A review by rodhilton
97 Things Every Programmer Should Know: Collective Wisdom from the Experts by

2.0

"97 Livejournal Posts: Collective Suggestions from 20 Experts You've Heard Of And 77 Random People"

This is a book with 97 tips for programmers, each tip takes up two pages or less, written by different programmers (a few get more than one entry). Here's the problem: 2 pages isn't enough to say anything useful about anything. And taking 97 useless writings and concatenating them together doesn't create a useful one - the size limit of each entry prevents anything from being particularly valuable.

Sure, there are some gems occasionally, but it's mostly the same old stuff everyone knows (write unit tests, learn commandline tools, write good comments, write no comments, refactor, DRY, SRP, etc) and a handful of random crap (learn a foreign language). Hilariously, there are occasional serious computer scientists thrown into the mix - one post goes into a lot of detail about how floating point rounding errors happen, including formulas and mathematics, and his tip is sandwiched between a tip on encapsulating behavior with state and one on contributing to open source (as a side note, I am getting kind of tired of the attitude that open source projects are a great dumping ground for practicing your programming skills, rather than real projects worthy of the same kind of care and consideration as your day job).

"Install Me" wins the award for being the whiniest, most annoying post in the entire pack, it should be mentioned specifically.

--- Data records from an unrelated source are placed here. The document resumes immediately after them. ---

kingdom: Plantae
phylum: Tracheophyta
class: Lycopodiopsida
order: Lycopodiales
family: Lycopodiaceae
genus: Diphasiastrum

In any case, most of these posts are a lot of "trust me" or "based on my experience" - no claims have any real evidence, and no tutorials or suggestions contain useful examples - how could they, with only two pages to work with? Every one of these suggestions should be the central thesis of its own book that goes into greater depth, and collecting 97 book descriptions together does not make a new book.

Here's a good rule of thumb: if you are a writer contributing to a book, and someone asked you to do a 90-minute presentation on your material, could you do it? How about a 60 minute presentation? 30? A 5-minute lightning talk, at least? If your entire contribution can be covered in an elevator ride, it's not worthy of a book.

There are probably 10-15 pages worth of good stuff in here, but even that isn't really very good. Not recommended.